- [Task to complete]:
Please copy exactly the lines that begin with the one containing "index mcp: (820, 443)" and end with the last line of the entries.
== Records
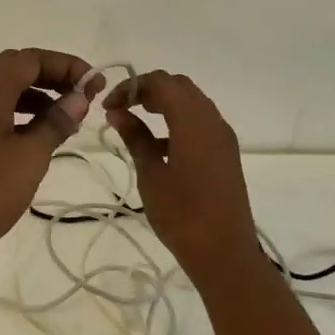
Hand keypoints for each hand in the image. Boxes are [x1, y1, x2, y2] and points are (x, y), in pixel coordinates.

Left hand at [0, 48, 98, 271]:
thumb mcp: (29, 158)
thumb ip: (56, 122)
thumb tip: (79, 97)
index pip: (28, 59)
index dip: (64, 65)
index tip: (93, 84)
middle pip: (14, 69)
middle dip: (51, 76)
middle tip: (81, 97)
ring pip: (2, 91)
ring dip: (36, 95)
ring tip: (66, 119)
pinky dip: (19, 115)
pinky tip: (38, 137)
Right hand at [104, 70, 261, 275]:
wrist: (225, 252)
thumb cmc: (182, 215)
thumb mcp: (151, 175)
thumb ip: (135, 138)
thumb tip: (118, 112)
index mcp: (193, 121)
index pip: (161, 82)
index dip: (132, 86)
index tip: (109, 106)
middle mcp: (213, 120)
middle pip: (179, 87)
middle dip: (148, 90)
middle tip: (121, 109)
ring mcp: (223, 136)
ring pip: (192, 103)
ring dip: (164, 105)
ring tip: (135, 123)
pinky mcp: (226, 153)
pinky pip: (201, 123)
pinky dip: (178, 122)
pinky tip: (158, 147)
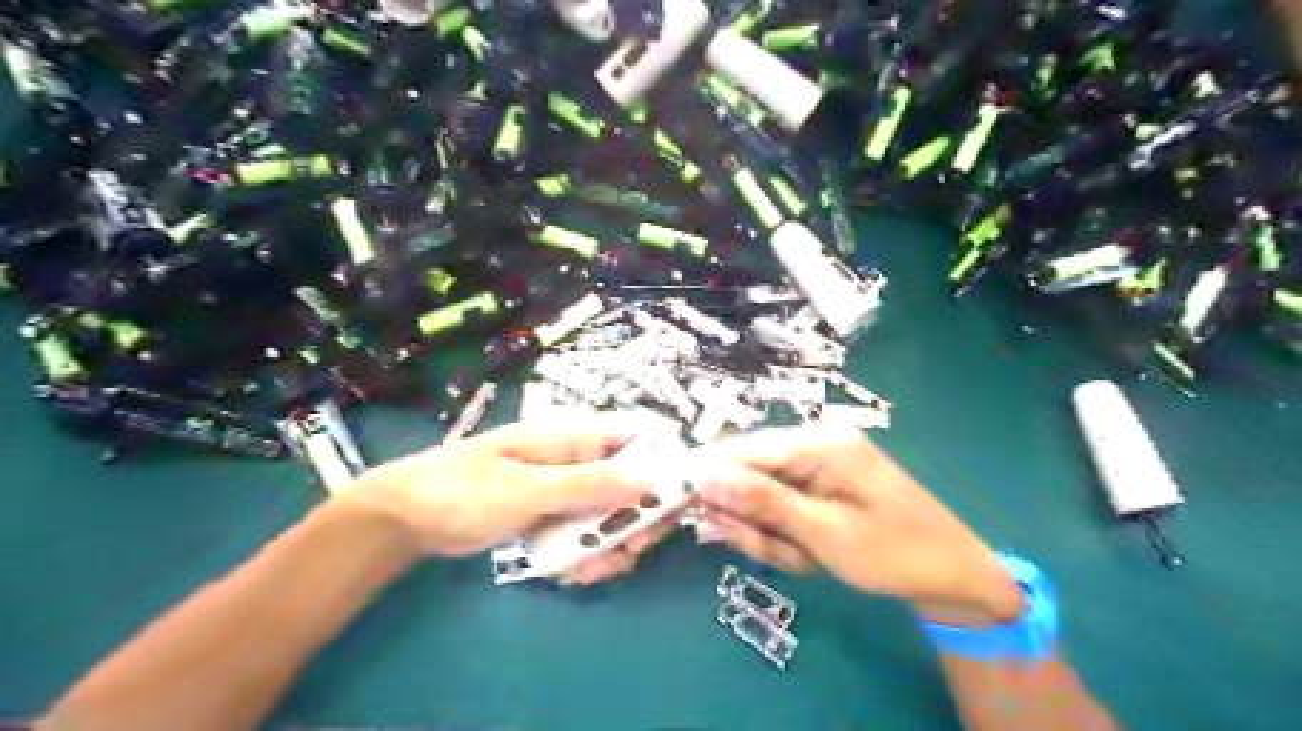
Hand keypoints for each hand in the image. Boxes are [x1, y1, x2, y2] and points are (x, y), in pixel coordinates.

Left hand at [337, 413, 671, 562]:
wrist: (410, 517)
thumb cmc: (465, 489)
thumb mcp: (530, 488)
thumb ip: (591, 483)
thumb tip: (653, 475)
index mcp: (577, 437)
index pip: (640, 439)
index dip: (664, 466)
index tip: (671, 506)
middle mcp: (581, 459)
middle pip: (635, 483)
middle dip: (637, 520)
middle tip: (627, 551)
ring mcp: (569, 489)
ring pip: (614, 515)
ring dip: (611, 545)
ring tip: (587, 570)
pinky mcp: (556, 515)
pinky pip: (589, 533)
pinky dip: (589, 554)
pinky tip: (572, 572)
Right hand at [695, 427, 1020, 622]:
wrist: (955, 577)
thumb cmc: (893, 552)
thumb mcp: (822, 531)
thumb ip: (761, 500)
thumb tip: (703, 473)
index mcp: (820, 443)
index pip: (746, 449)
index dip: (709, 474)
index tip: (677, 500)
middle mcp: (817, 445)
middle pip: (753, 473)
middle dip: (750, 517)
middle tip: (768, 550)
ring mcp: (821, 467)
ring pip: (766, 497)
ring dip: (772, 534)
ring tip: (802, 559)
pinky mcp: (823, 488)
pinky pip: (786, 508)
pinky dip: (788, 537)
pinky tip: (810, 557)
====
- [Task response]:
index mcp: (820, 443)
index pip: (746, 449)
index dip: (709, 474)
index tip: (677, 500)
middle mcp: (817, 445)
middle pip: (753, 473)
middle dip: (750, 517)
middle tip: (768, 550)
ring mcp: (821, 467)
ring pip: (766, 497)
ring dip: (772, 534)
ring tip: (802, 559)
pinky mcp: (823, 488)
pinky pip: (786, 508)
pinky dip: (788, 537)
pinky tip: (810, 557)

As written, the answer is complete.